Highlights

The Finance Bill for the year 2016 adopted by the Council of Government : 16/10/2015

The Finance Bill for the year 2016 adopted by the Council of Government

The Council of Government held, Wednesday, October 14th, 2015, under the chairmanship of Head of Government, Mr. Abdelilah Benkirane, adopted the finance bill 70-15 for the fiscal year 2016, and the five related draft decrees.
 During the early works of the Council, Mr. Mohammed BOUSSAID, Minister of Economy and Finance, gave a presentation on the general guidelines of the proposed Finance Bill​ 2016.

 Mr. BOUSSAID stated that this bill, developed in conformity with the high royal instructions tends to implement the general guidelines adopted by the Council of Ministers and which are structured around four priorities:​
  • Consolidating the basis for a balanced economic growth continuing to support demand and the encouragement of the offer through, in particular, the stimulation of industrialization, the encouragement of private investment, the support of the business and the acceleration of sector-based plans;

  • Strengthening the pillars of an integrated economic development that reduces social and spatial disparities and offer decent work opportunities;
  • Accelerating the implementation of regionalization and the rate of major structural reforms;

  • The implementation of the reform of the organic budget law and the pursuit of efforts for the gradual recovery of macroeconomic balances.
​The Minister of Economy and Finance stressed that this bill also aims at the implementation of the ambitious program announced by His Majesty the King, may God Assist Him, in the throne speech, on the fight against deficits for public services and basic services in rural areas, especially in remote and isolated regions.

 This Finance Bill comes in an international context characterized by an improvement in the forecasts of the world economy and promising prospects for the Euro-Mediterranean region, promoting foreign demand, and lower oil prices on international markets.

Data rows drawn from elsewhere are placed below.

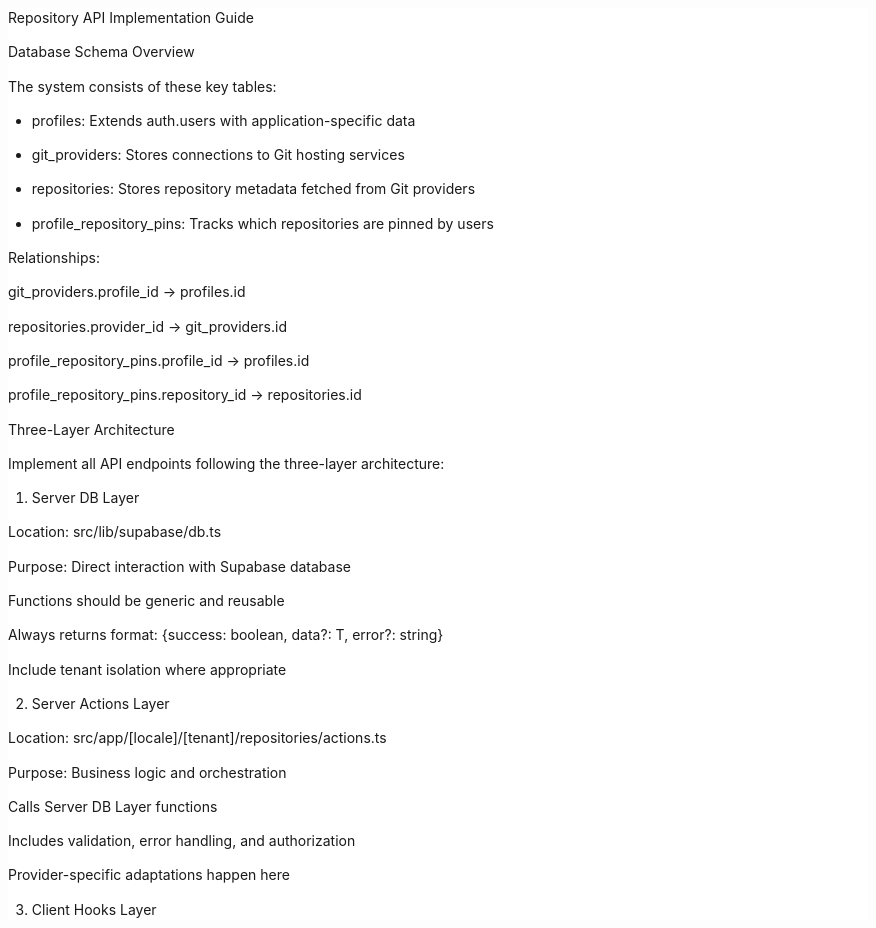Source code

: Repository API Implementation Guide

Database Schema Overview

The system consists of these key tables:

- profiles: Extends auth.users with application-specific data

- git_providers: Stores connections to Git hosting services 

- repositories: Stores repository metadata fetched from Git providers

- profile_repository_pins: Tracks which repositories are pinned by users



Relationships:



git_providers.profile_id → profiles.id

repositories.provider_id → git_providers.id

profile_repository_pins.profile_id → profiles.id

profile_repository_pins.repository_id → repositories.id



Three-Layer Architecture

Implement all API endpoints following the three-layer architecture:

1. Server DB Layer



Location: src/lib/supabase/db.ts

Purpose: Direct interaction with Supabase database

Functions should be generic and reusable

Always returns format: {success: boolean, data?: T, error?: string}

Include tenant isolation where appropriate



2. Server Actions Layer



Location: src/app/[locale]/[tenant]/repositories/actions.ts

Purpose: Business logic and orchestration

Calls Server DB Layer functions

Includes validation, error handling, and authorization

Provider-specific adaptations happen here



3. Client Hooks Layer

 It also comes after a year marked by a growth rate of 5% and an agricultural crop having reached a record of 115 million quintals as well as under favorable economic indicators arising from a series of major reforms which led to the decline in the deficit of the balance of payments to 2.8% instead of 9% four years ago and that of the trade balance of 20.4% compared to last year.

 These data reflect the decline in the budget deficit to 4.3% in 2015 against 7.7% in 2012, the decline in the unemployment rate to 8.7% and the controlling of inflation of 1.8%, as of indicators that will enable our country to continue during the next budget year, major reforms and implement the broad guidelines of the finance bill.

 Regarding the quantitative indicators of this bill, it is based on four assumptions: achieving a growth rate of 3%, further reducing the budget deficit to 3.5% and controlling inflation up to 1.7%, as part of an oil price of 61 dollar per barrel.

 The figures are established on the basis of expenditure amounting to 388 billion dirhams and revenues should reach 364 billion dirhams.